> [Text]:
>>>
For the purposes of IHTA 1984 "close company" means a company within the meaning of the Corporation Tax Acts which is (or would be if resident in the United Kingdom) a close company for the purposes of those Acts.

Broadly a “close company” is a company under the control:

  1. of 5 or fewer participators, or
  2. of participators who are directors.

The 2017 legislation goes much further than making shares in offshore rich companies subject to IHT.

Among those that were introduced, one of particular interest in this case is the two-year rule.

According to this rule, the proceeds of sale of an interest in a company continue to stay within the IHT net for two years afterwards even if they are reinvested in other assets.

Potential exit charges at the trust level will also have to be considered.


Deciding to de-envelop a UK property out of an offshore company requires careful thinking.

The benefits of closing down the structure and eliminate its costs administrative burden must be weighed against the administrative, legal and tax costs of carrying out the transaction itself.

Tax costs will depend on several factors: the base cost of the property, its market value at the time of the transfer it to its shareholder, whether any debt is secured against the property, the value of the company’s shares at April 2019 and the country of residence of the shareholder.

Proper consideration must also be taken to potential SDLT pitfalls.

Furthermore, exposure to UK inheritance tax after disposing of the company’s shares should not be overseen.

As usual before taking any decision please seek professional advice.
<<<
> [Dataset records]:
>>>
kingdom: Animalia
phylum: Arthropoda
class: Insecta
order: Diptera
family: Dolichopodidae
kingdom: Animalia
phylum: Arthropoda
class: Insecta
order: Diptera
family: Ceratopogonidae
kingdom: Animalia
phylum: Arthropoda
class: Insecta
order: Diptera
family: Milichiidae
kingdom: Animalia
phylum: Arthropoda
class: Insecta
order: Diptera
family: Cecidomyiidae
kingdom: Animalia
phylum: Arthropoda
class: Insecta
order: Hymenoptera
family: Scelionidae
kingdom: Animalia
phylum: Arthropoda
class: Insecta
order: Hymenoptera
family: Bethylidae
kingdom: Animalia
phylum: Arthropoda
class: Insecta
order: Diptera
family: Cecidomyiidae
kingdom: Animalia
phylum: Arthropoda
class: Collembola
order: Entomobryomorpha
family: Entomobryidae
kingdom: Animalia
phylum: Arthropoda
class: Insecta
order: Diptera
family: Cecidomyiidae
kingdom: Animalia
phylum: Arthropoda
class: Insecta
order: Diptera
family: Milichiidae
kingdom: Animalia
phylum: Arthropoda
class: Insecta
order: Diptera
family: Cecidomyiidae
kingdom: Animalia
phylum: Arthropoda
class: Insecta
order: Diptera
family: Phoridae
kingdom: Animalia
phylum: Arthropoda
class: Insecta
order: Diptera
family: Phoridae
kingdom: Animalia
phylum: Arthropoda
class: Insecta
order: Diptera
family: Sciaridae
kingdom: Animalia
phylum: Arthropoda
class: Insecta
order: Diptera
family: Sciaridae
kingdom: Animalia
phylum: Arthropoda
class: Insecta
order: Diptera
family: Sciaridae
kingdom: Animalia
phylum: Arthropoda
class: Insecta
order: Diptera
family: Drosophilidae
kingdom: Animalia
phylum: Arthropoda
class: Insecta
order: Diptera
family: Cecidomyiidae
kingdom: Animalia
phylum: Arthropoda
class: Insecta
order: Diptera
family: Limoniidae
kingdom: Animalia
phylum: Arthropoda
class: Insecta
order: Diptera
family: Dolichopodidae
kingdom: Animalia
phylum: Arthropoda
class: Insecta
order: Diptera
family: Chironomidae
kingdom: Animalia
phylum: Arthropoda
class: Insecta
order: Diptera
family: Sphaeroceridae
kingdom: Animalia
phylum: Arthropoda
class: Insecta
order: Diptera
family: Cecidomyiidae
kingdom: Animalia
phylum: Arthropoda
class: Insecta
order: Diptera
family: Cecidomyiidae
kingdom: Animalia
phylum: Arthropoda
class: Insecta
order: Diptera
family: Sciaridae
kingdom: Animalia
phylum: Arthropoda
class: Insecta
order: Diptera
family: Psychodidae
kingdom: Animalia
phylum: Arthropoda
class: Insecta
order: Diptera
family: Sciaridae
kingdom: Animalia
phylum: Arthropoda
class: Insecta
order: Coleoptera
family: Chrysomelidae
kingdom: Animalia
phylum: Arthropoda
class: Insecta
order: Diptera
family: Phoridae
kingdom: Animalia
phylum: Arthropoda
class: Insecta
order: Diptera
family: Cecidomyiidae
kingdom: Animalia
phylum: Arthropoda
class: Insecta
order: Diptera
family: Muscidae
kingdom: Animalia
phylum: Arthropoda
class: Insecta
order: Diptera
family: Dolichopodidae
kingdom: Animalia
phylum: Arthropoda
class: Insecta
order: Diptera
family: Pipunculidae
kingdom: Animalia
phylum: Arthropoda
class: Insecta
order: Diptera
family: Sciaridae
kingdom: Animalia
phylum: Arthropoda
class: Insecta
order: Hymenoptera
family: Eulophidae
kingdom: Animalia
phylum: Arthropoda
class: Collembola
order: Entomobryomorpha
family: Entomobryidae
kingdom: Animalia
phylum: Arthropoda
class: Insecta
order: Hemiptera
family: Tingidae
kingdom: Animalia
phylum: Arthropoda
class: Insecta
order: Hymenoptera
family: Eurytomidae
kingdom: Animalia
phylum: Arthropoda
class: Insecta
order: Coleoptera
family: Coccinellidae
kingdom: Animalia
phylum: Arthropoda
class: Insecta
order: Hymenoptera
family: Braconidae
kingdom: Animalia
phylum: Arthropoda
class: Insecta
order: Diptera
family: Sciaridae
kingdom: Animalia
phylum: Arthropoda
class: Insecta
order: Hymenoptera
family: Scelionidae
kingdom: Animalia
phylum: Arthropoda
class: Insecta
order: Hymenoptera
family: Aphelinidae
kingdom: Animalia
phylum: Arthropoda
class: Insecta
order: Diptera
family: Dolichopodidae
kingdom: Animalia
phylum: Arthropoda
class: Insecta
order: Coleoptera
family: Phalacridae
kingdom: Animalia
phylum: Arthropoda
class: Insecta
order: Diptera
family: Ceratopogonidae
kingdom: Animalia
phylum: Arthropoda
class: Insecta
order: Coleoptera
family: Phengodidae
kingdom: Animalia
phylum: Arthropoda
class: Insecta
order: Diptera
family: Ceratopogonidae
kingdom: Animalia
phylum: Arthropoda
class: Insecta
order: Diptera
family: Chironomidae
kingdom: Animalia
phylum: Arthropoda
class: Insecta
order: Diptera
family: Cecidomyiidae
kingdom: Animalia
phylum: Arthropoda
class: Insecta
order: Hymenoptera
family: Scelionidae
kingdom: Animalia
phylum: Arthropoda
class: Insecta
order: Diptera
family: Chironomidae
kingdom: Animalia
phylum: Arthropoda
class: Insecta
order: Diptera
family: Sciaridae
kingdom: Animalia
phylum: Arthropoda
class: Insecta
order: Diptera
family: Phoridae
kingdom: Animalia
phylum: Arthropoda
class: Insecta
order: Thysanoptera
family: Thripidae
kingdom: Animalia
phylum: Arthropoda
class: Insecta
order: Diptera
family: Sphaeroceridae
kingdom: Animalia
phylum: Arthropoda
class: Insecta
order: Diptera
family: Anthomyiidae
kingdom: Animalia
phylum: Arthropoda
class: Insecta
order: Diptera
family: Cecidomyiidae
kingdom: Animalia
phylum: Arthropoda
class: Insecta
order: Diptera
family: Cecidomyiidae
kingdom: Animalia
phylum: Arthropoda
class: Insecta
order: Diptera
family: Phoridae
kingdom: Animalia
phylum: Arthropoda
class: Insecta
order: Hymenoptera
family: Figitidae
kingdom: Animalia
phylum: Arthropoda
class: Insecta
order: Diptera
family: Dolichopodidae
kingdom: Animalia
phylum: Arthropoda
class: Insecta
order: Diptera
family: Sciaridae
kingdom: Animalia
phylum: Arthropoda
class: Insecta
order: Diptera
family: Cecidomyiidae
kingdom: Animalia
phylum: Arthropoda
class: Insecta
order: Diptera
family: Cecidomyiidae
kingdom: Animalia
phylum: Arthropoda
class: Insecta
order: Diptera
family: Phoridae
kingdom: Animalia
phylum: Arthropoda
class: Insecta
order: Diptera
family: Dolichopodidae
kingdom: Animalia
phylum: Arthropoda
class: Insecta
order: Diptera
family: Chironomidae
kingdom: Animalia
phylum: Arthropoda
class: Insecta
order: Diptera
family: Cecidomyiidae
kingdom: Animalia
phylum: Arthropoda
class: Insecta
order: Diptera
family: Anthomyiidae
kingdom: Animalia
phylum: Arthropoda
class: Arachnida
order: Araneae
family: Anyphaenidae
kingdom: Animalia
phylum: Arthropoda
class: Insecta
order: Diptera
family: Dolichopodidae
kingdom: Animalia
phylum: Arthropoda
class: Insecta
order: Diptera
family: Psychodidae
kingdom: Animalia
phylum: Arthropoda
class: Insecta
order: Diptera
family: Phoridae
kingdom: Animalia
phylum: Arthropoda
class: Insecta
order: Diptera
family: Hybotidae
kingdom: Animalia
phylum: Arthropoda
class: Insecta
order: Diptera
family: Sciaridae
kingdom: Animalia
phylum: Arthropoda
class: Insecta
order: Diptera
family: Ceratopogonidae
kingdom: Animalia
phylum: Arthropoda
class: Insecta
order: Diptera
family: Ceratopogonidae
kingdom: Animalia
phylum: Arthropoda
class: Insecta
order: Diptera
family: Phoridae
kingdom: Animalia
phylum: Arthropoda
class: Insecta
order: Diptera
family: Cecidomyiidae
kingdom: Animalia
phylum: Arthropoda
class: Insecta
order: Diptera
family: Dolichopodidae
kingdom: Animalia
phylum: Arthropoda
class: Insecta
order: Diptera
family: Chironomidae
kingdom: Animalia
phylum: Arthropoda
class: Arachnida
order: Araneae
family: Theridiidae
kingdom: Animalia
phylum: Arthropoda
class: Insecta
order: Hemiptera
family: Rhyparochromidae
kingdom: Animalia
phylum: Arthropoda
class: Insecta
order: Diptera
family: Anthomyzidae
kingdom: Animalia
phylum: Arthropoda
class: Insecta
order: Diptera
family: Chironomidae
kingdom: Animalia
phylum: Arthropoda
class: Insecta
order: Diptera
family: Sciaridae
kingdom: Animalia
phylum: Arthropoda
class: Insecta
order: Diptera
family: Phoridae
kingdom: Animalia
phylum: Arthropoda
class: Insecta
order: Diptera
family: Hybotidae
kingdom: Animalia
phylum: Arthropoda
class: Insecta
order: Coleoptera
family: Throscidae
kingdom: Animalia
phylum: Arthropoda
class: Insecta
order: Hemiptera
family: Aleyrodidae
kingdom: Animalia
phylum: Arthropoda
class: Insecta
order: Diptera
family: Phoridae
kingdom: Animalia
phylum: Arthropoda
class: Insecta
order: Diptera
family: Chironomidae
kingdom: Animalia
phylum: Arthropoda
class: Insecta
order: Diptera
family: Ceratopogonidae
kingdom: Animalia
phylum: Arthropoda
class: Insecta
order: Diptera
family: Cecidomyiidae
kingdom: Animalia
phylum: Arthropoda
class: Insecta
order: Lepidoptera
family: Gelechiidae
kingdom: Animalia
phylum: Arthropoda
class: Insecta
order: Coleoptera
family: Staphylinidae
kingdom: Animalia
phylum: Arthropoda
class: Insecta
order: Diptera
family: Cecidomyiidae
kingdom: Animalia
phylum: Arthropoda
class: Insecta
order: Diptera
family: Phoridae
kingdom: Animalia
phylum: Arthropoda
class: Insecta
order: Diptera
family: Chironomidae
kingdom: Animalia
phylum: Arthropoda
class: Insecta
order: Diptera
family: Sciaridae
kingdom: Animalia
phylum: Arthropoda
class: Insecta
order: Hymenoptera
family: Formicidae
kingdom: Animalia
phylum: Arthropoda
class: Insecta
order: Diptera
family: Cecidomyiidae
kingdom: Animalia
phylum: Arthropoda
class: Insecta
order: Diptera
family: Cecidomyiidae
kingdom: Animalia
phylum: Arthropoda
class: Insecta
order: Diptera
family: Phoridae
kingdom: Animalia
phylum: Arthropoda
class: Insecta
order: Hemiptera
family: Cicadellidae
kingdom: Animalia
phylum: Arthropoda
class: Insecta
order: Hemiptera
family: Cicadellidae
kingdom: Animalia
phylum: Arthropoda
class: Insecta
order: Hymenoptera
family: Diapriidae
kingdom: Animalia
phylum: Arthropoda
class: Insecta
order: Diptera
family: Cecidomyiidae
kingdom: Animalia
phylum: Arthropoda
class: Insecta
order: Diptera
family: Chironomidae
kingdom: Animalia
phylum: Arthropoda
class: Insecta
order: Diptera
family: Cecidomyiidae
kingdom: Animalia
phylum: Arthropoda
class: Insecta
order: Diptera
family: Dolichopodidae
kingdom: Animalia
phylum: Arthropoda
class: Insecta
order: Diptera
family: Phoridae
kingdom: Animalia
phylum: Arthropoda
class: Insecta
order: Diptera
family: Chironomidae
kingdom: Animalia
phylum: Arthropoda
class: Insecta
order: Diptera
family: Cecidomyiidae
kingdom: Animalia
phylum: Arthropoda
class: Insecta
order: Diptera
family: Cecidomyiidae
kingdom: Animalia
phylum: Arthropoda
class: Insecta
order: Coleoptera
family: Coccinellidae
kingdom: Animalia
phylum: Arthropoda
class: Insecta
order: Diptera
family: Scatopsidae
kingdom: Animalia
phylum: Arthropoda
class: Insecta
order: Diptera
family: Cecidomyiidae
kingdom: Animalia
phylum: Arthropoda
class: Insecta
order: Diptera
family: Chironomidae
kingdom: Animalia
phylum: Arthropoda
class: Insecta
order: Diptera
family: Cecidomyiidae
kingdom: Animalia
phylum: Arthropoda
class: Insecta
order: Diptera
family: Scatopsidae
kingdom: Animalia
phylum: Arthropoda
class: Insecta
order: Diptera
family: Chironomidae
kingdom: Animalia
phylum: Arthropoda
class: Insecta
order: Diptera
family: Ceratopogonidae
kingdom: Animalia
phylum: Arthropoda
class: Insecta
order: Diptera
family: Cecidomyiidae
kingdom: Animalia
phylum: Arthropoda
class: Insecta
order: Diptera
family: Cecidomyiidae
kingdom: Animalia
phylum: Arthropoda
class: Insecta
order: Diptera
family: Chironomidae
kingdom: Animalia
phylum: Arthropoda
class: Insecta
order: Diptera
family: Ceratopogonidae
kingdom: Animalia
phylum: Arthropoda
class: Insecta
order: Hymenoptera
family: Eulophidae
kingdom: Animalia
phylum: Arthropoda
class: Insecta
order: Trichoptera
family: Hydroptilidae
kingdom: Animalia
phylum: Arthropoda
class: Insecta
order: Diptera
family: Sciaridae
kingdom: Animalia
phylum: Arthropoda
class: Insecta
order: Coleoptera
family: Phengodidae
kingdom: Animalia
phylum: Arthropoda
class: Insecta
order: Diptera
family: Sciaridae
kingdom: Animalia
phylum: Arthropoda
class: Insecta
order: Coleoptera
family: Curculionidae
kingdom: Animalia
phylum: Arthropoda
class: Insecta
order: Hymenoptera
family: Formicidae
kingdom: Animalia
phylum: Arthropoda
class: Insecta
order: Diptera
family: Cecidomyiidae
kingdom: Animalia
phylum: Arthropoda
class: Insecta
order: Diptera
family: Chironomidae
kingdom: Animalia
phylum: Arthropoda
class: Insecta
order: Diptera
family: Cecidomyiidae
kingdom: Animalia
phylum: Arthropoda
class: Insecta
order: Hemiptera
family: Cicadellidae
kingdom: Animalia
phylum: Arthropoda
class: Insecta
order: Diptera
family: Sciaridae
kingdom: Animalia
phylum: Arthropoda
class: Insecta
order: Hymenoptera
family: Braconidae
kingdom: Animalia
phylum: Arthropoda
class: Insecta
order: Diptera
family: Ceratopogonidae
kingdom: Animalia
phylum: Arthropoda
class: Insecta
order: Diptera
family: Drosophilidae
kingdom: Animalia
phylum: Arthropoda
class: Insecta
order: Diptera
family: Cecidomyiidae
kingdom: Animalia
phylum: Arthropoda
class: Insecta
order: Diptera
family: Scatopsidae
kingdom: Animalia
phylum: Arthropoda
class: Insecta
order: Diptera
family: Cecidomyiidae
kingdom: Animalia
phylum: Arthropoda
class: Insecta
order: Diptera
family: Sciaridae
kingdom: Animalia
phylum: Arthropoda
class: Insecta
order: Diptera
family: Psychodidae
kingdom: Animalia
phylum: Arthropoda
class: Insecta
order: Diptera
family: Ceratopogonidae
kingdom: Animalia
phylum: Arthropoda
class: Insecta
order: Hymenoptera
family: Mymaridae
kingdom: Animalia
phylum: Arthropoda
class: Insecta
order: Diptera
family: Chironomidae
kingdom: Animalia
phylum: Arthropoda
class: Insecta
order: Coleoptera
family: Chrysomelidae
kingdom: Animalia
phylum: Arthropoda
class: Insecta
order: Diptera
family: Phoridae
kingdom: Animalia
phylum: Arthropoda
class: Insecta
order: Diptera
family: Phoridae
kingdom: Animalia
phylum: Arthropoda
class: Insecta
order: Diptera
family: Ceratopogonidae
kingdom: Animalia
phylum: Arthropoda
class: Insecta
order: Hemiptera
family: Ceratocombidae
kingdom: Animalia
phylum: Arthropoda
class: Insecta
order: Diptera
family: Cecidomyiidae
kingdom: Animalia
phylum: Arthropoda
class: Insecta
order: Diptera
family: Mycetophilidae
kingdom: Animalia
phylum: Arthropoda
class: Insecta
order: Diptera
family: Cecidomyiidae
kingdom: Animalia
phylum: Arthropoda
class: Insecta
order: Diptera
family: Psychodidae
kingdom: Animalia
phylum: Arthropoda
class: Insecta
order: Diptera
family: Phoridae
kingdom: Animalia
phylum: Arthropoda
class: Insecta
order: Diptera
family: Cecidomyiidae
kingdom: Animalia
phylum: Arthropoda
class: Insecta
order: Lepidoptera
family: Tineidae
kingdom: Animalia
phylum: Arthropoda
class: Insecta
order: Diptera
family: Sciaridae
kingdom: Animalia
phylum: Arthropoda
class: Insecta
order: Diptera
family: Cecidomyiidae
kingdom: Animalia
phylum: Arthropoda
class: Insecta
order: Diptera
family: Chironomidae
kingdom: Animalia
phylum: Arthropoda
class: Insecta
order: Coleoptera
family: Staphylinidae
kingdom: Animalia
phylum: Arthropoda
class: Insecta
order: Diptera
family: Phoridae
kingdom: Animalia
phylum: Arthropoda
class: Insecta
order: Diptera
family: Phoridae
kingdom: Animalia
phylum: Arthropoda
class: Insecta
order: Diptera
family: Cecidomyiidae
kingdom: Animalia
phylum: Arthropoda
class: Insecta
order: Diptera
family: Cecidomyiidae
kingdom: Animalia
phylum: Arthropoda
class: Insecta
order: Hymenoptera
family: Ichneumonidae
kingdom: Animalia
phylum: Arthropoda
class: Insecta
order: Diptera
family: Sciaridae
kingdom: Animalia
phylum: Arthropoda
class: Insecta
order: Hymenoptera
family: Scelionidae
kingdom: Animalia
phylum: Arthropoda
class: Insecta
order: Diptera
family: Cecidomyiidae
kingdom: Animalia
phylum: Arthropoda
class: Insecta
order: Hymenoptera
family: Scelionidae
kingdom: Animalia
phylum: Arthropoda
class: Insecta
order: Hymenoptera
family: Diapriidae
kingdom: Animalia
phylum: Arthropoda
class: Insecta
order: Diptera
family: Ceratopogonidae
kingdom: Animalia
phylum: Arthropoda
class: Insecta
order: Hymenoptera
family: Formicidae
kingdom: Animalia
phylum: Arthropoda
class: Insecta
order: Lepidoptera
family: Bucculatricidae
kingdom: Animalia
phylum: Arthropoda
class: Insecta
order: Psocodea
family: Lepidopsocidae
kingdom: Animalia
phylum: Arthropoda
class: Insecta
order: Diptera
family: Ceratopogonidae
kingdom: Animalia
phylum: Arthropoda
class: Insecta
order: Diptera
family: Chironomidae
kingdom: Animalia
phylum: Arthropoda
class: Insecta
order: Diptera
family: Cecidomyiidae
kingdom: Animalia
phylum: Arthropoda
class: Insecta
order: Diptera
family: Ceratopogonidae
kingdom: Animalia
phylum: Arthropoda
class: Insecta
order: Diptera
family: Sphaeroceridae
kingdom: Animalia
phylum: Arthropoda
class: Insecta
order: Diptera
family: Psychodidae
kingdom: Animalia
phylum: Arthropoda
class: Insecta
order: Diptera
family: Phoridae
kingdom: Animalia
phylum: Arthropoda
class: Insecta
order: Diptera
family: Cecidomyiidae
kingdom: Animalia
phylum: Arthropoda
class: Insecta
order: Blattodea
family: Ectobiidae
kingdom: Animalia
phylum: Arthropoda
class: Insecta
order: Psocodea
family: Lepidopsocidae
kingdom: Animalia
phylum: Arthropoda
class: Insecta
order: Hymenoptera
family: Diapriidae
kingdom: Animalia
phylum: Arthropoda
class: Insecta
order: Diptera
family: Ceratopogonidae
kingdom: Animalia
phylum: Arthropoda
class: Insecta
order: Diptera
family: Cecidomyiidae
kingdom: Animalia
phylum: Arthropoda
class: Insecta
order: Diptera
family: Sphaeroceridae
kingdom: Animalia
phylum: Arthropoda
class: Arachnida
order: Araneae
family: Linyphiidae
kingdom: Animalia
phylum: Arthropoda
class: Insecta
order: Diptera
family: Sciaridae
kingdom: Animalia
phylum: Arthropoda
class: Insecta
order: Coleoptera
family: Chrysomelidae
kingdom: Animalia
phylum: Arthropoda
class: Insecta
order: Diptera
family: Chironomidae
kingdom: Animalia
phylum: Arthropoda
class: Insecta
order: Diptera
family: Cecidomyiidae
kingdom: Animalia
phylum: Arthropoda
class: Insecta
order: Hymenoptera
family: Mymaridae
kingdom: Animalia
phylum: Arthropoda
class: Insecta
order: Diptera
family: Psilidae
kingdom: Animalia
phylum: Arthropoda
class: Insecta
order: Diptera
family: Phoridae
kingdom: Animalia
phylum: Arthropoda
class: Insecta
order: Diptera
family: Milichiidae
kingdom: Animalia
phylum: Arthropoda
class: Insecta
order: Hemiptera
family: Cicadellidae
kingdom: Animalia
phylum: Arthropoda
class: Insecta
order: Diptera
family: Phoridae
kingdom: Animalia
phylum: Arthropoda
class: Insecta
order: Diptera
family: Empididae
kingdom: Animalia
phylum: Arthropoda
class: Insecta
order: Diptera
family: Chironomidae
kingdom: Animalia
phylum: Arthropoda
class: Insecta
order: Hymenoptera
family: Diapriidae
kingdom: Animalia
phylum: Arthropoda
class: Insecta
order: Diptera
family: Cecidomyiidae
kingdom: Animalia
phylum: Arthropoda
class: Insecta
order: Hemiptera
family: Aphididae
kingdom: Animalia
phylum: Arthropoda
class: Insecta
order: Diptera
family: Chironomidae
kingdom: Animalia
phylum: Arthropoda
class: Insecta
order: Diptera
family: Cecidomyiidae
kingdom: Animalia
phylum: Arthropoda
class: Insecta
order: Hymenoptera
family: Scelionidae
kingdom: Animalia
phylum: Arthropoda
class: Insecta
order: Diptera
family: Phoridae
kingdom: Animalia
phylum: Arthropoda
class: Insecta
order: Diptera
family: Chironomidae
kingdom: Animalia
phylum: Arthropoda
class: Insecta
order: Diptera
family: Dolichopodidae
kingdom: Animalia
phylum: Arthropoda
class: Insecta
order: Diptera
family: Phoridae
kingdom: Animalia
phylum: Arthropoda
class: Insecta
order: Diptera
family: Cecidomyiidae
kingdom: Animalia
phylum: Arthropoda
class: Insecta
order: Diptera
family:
<<<
> [To be done]:
1/ Can you write out the part of the inheritance tax text between "1. of 5 or fewer" and "to be considered.", inclusive?
2/ Answer these from the inheritance tax text:
(a) Broadly, a close company is under the control of how many participators or fewer?
(b) Under the two-year rule, for how long do the proceeds of sale of an interest in a company stay within the IHT net?
(c) What kind of pitfalls must also be given proper consideration?

> [Expected responses]:
1/
1. of 5 or fewer participators, or
  2. of participators who are directors.

The 2017 legislation goes much further than making shares in offshore rich companies subject to IHT.

Among those that were introduced, one of particular interest in this case is the two-year rule.

According to this rule, the proceeds of sale of an interest in a company continue to stay within the IHT net for two years afterwards even if they are reinvested in other assets.

Potential exit charges at the trust level will also have to be considered.

2/
(a) 5 or fewer participators.
(b) For two years afterwards, even if they are reinvested in other assets.
(c) Potential SDLT pitfalls.